- _REQUIRED WORK_:
Retype each record below word for word. Leave the pictures out.

[Saved entries]
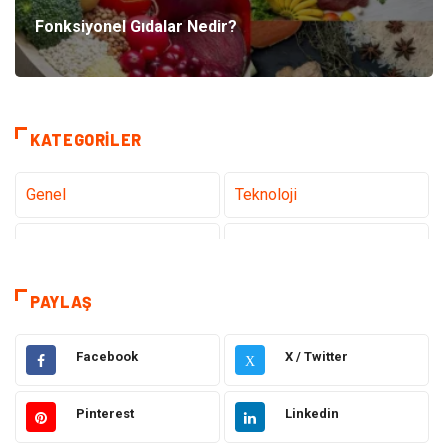
Fonksiyonel Gıdalar Nedir?
KATEGORILER
Genel
Teknoloji
Tanıtıcı Reklam
Sağlık
Eğitim
Elektrik Elektronik
PAYLAŞ
Makine
Ulaşım ve Taşımacılık
Facebook
X / Twitter
X
Gıda
Alışveriş
Pinterest
Linkedin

- _ANSWER TO THIS TASK_:
Fonksiyonel Gıdalar Nedir?
KATEGORILER
Genel
Teknoloji
Tanıtıcı Reklam
Sağlık
Eğitim
Elektrik Elektronik
PAYLAŞ
Makine
Ulaşım ve Taşımacılık
Facebook
X / Twitter
X
Gıda
Alışveriş
Pinterest
Linkedin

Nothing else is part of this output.